• _What you will do_:
Out of the records below, copy all lines in which the word "launcher" occurs.

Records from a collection

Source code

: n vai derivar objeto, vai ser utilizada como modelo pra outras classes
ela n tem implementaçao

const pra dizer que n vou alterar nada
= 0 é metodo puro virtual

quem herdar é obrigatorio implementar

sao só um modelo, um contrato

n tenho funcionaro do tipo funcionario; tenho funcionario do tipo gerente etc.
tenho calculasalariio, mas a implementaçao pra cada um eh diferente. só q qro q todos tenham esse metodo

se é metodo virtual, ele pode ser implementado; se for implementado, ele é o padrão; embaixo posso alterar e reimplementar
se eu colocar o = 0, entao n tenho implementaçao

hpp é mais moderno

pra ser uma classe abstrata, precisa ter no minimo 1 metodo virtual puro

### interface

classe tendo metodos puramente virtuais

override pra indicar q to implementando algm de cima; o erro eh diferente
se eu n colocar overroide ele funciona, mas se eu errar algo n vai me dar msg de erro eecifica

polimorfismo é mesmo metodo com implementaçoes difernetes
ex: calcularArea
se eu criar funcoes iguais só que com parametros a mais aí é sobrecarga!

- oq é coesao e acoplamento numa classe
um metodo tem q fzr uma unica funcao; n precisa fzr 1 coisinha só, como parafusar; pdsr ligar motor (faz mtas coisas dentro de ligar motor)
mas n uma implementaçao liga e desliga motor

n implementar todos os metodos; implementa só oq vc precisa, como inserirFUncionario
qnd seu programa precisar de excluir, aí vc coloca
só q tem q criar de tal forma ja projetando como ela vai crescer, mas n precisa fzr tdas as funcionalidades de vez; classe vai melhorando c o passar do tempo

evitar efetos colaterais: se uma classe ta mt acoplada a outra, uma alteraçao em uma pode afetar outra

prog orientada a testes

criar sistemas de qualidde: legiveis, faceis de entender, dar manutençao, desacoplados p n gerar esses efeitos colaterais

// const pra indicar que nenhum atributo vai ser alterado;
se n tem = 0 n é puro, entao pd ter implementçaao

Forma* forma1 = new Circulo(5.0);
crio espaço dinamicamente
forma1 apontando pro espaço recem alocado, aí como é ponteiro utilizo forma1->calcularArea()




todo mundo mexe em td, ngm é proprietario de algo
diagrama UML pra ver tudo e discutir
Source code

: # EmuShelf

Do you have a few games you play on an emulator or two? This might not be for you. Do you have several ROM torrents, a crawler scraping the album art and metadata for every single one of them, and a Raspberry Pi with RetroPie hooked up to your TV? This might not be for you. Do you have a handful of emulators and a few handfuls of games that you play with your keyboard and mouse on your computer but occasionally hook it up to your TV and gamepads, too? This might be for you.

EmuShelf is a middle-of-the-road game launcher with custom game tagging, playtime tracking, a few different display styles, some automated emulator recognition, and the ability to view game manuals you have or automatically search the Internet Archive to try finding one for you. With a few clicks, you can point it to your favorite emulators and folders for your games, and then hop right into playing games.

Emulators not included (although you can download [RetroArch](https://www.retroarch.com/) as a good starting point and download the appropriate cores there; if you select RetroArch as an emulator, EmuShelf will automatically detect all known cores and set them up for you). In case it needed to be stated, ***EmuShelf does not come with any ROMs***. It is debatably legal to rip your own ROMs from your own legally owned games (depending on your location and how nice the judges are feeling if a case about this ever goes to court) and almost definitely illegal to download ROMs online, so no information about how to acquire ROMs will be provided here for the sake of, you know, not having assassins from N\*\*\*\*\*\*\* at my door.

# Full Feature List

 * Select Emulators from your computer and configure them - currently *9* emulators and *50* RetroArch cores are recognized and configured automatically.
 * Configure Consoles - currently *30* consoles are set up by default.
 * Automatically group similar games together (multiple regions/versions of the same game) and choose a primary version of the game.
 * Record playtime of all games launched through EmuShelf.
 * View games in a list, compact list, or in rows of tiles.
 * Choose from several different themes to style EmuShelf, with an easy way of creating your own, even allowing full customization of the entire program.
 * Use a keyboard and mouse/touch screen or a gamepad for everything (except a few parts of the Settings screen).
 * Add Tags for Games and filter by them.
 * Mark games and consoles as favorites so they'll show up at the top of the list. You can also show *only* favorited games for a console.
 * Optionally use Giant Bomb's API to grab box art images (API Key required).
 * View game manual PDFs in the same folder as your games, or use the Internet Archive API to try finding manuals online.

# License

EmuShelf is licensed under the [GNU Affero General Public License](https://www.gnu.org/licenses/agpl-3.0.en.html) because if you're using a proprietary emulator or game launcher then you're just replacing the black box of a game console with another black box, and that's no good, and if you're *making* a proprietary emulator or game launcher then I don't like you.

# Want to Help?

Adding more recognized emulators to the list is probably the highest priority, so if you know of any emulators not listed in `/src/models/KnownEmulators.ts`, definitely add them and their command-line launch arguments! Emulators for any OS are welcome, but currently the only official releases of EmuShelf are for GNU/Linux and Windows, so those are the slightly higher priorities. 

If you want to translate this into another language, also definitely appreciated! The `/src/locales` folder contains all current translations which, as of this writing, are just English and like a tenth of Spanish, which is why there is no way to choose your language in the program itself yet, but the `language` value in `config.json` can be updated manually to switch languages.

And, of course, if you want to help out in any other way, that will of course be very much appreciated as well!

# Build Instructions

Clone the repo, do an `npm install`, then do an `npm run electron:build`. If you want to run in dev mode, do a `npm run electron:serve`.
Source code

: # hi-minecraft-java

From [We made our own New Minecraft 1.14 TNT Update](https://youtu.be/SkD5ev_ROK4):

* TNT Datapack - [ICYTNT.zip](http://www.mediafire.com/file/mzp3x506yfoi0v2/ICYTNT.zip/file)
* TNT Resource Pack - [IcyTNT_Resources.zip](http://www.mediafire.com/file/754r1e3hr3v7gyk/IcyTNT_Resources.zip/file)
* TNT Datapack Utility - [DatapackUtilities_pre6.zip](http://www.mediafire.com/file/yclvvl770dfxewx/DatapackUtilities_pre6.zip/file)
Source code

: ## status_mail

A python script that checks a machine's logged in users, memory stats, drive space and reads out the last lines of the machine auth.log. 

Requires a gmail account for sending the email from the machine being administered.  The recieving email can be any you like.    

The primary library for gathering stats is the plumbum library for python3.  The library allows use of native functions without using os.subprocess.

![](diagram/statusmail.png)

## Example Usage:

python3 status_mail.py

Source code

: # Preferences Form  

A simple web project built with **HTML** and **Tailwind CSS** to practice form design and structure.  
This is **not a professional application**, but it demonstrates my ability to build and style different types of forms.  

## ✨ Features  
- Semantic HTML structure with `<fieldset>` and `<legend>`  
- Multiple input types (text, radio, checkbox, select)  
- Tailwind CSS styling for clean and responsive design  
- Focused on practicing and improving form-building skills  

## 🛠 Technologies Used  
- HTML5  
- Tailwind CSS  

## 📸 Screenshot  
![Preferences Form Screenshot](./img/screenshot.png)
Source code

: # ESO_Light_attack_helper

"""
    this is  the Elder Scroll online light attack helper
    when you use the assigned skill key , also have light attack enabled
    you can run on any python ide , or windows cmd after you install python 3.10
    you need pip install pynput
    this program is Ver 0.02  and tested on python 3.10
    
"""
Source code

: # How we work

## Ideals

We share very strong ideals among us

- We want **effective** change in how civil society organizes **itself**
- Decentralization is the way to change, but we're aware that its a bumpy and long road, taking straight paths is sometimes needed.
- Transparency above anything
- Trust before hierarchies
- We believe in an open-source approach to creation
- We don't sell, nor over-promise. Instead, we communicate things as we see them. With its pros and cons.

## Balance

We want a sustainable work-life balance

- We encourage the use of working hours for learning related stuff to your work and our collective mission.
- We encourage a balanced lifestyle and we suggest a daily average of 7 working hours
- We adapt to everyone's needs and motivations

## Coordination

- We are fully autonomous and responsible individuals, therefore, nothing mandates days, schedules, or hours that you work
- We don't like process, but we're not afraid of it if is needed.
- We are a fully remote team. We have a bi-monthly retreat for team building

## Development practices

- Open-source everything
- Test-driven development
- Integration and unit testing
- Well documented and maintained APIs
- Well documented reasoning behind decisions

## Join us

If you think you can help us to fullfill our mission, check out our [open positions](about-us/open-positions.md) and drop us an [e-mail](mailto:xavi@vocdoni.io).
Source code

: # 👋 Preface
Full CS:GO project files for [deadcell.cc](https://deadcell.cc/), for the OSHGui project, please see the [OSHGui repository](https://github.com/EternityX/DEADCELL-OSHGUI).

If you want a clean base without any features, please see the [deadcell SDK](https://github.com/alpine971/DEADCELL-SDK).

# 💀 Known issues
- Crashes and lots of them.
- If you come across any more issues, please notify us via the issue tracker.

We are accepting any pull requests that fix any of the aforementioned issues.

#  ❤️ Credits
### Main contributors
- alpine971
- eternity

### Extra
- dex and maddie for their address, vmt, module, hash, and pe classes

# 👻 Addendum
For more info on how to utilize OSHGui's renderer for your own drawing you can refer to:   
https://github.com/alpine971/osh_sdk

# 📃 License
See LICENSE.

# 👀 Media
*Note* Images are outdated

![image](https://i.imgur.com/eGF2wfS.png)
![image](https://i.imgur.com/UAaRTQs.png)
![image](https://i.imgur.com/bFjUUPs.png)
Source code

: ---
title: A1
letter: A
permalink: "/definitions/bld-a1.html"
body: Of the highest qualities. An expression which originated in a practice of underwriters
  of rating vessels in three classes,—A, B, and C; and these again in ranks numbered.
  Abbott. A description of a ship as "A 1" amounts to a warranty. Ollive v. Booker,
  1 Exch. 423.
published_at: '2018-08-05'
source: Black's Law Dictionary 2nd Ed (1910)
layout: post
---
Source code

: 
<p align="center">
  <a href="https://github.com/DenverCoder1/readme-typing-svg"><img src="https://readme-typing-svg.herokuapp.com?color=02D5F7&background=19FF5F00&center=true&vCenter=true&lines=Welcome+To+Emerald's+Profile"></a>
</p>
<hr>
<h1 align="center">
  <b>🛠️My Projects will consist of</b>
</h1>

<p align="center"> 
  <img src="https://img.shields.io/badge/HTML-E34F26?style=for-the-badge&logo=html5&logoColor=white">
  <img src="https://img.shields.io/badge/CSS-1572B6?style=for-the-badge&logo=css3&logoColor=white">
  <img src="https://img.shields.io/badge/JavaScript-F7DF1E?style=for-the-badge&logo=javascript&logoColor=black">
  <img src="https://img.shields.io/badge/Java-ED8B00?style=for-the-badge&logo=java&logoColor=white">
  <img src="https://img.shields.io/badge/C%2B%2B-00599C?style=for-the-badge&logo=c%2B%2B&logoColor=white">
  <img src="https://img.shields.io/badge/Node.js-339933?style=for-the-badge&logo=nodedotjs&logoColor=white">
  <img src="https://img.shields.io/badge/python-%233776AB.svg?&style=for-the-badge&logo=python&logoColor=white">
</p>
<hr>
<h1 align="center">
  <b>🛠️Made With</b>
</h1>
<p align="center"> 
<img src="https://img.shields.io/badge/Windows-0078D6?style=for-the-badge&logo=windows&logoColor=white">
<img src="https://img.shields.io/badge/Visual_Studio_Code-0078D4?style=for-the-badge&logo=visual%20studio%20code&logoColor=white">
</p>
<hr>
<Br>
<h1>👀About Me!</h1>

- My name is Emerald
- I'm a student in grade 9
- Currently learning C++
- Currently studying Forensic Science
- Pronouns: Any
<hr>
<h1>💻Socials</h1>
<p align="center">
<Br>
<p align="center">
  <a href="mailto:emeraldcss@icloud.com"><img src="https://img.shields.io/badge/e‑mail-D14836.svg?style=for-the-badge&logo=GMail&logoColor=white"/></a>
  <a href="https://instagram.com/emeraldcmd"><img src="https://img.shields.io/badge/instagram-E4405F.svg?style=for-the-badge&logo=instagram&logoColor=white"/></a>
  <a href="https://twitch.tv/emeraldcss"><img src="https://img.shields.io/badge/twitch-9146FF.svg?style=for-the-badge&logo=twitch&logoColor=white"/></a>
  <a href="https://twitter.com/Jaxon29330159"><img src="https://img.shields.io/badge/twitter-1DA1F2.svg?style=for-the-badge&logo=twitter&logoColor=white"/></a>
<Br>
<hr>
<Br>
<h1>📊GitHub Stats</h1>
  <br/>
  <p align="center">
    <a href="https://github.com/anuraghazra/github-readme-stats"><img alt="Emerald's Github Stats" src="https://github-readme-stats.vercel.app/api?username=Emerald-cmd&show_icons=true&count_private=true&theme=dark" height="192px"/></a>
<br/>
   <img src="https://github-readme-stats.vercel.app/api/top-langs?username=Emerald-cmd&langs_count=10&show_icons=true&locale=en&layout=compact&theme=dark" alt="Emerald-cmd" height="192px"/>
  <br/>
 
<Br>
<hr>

• _Worked solution_:
EmuShelf is a middle-of-the-road game launcher with custom game tagging, playtime tracking, a few different display styles, some automated emulator recognition, and the ability to view game manuals you have or automatically search the Internet Archive to try finding one for you. With a few clicks, you can point it to your favorite emulators and folders for your games, and then hop right into playing games.
EmuShelf is licensed under the [GNU Affero General Public License](https://www.gnu.org/licenses/agpl-3.0.en.html) because if you're using a proprietary emulator or game launcher then you're just replacing the black box of a game console with another black box, and that's no good, and if you're *making* a proprietary emulator or game launcher then I don't like you.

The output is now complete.